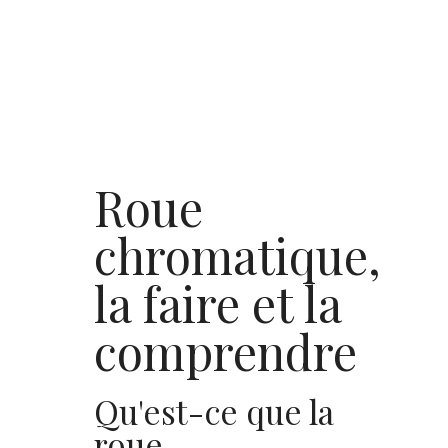
Roue
chromatique,
la faire et la
comprendre
Qu'est-ce que la
roue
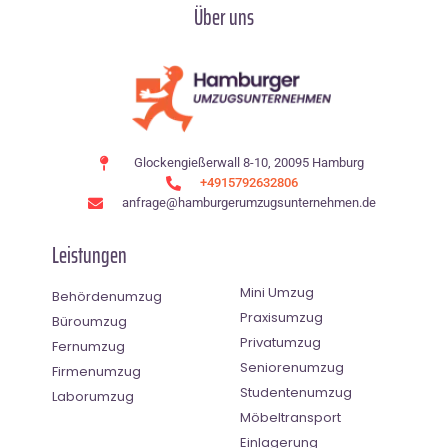
Über uns
Glockengießerwall 8-10, 20095 Hamburg
+4915792632806
anfrage@hamburgerumzugsunternehmen.de
Leistungen
Mini Umzug
Behördenumzug
Praxisumzug
Büroumzug
Privatumzug
Fernumzug
Seniorenumzug
Firmenumzug
Studentenumzug
Laborumzug
Möbeltransport
Einlagerung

###

◆ JOB:
Could you reproduce the text of the listing above, swapping "Leistungen" for "Angebot" and leaving everything else unchanged? Omit the pictures from your answer.

◆ COMPLETED EXERCISE:
Roue
chromatique,
la faire et la
comprendre
Qu'est-ce que la
roue
Über uns
Glockengießerwall 8-10, 20095 Hamburg
+4915792632806
anfrage@hamburgerumzugsunternehmen.de
Angebot
Mini Umzug
Behördenumzug
Praxisumzug
Büroumzug
Privatumzug
Fernumzug
Seniorenumzug
Firmenumzug
Studentenumzug
Laborumzug
Möbeltransport
Einlagerung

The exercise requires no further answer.